Quelques mois plus tard, en octobre 2025, l’institution mobilisait un milliard de dollars sur les marchés internationaux. Avec ces différentes opérations, l’ambition de la BOAD, s’il est encore besoin de le rappeler, est d’élargir sa base d’investisseurs, accroître ses capacités de financement et adapter ses outils aux attentes des marchés, sans remettre en cause son architecture institutionnelle. Le recours aux warrants permettrait ainsi de séduire des investisseurs recherchant une exposition aux performances de la Banque, assortie d’une possibilité de cession rapide sur le marché secondaire.
« Djoliba la Suite » comme horizon
Présenté en juin 2026 à Lomé dans le cadre des BOAD Development Days, le plan stratégique « Djoliba la Suite 2026-2030 » prévoit 6500 milliards de FCFA d’approbations, soit un volume deux fois supérieur à celui du précédent cycle. « Nous sommes obsédés par la valeur : dans les produits, dans les devises, dans les partenariats », résume Serge Ekué, qui a également annoncé la transformation du département des partenariats en un département de couverture clientèle, inspiré des pratiques des grandes banques d’investissement internationales.

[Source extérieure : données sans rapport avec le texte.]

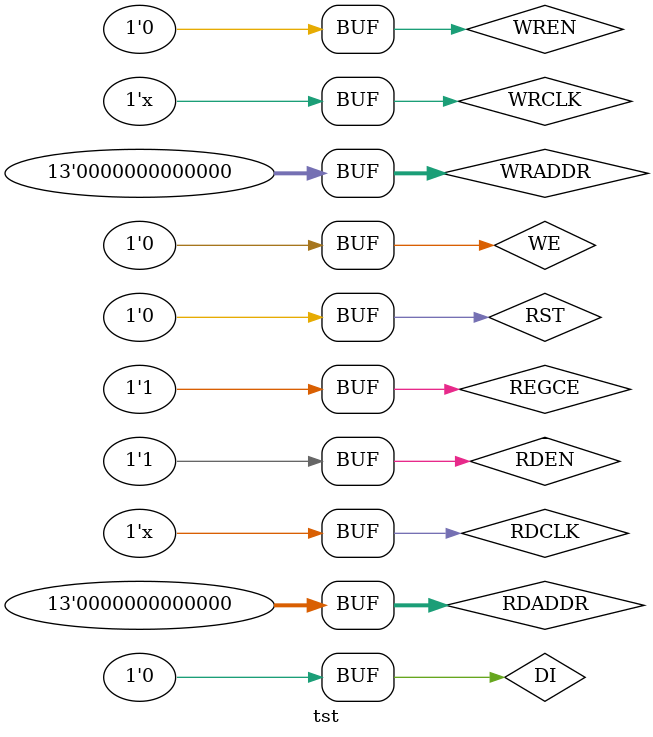
<source format=v>
`timescale 1ns / 1ps


module tst;

	localparam T=20; // clock period

	// Inputs
	reg DI;
	reg [12:0] RDADDR;
	reg RDCLK;
	reg REGCE;
	reg RST;
	reg WE;
	reg RDEN;
	reg [12:0] WRADDR;
	reg WRCLK;
	reg WREN;

	// Outputs
	wire DO;

	// Instantiate the Unit Under Test (UUT)
	asd uut (
		.DO(DO), 
		.DI(DI), 
		.RDADDR(RDADDR), 
		.RDCLK(RDCLK), 
		.REGCE(REGCE), 
		.RST(RST), 
		.WE(WE), 
		.RDEN(RDEN), 
		.WRADDR(WRADDR), 
		.WRCLK(WRCLK), 
		.WREN(WREN)
	);
	
	always begin
		//#(T/2)  clk = ~clk; // alterna el clock cada T/2 bases de tiempo
		#(T/2) RDCLK = ~RDCLK;
		#(T/2) WRCLK = ~WRCLK;

	end
	initial begin
		// Initialize Inputs
		DI = 0;
		RDADDR = 1'h1;
		RDCLK = 0;
		REGCE = 1;
		RST = 0;
		WE = 0;
		RDEN = 1;
		WRADDR = 0;
		WRCLK = 0;
		WREN = 0;

		// Wait 100 ns for global reset to finish
		//#T;
		
		// Wait
		#300;
		
		RDADDR = 10'h2;

		// Wait 20*5
		#100;
		
		RDADDR = 10'h0;

		// Wait 20*5
		#300;
		
		// Probemos escribir un 0!
		RDEN = 0;
		WREN = 1;
		WE = 1;
		WRADDR = 10'h0;
		DI = 0;
		
		#300;
		
		// Leer lo que escribimos ?
		RDEN = 1;
		WREN = 0;
		WE = 0;

		#300;

		
	end
      
endmodule


</source>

À ce stade, plusieurs paramètres de l’opération restent inconnus. Le calendrier d’émission, le marché de cotation, la devise retenue, le montant envisagé ainsi que le sous-jacent précis du warrant n’ont pas encore été dévoilés. Ces éléments devraient permettre d’apprécier la portée effective d’un instrument qui pourrait venir enrichir davantage l’arsenal financier de la BOAD dans la mise en œuvre de ses ambitions régionales.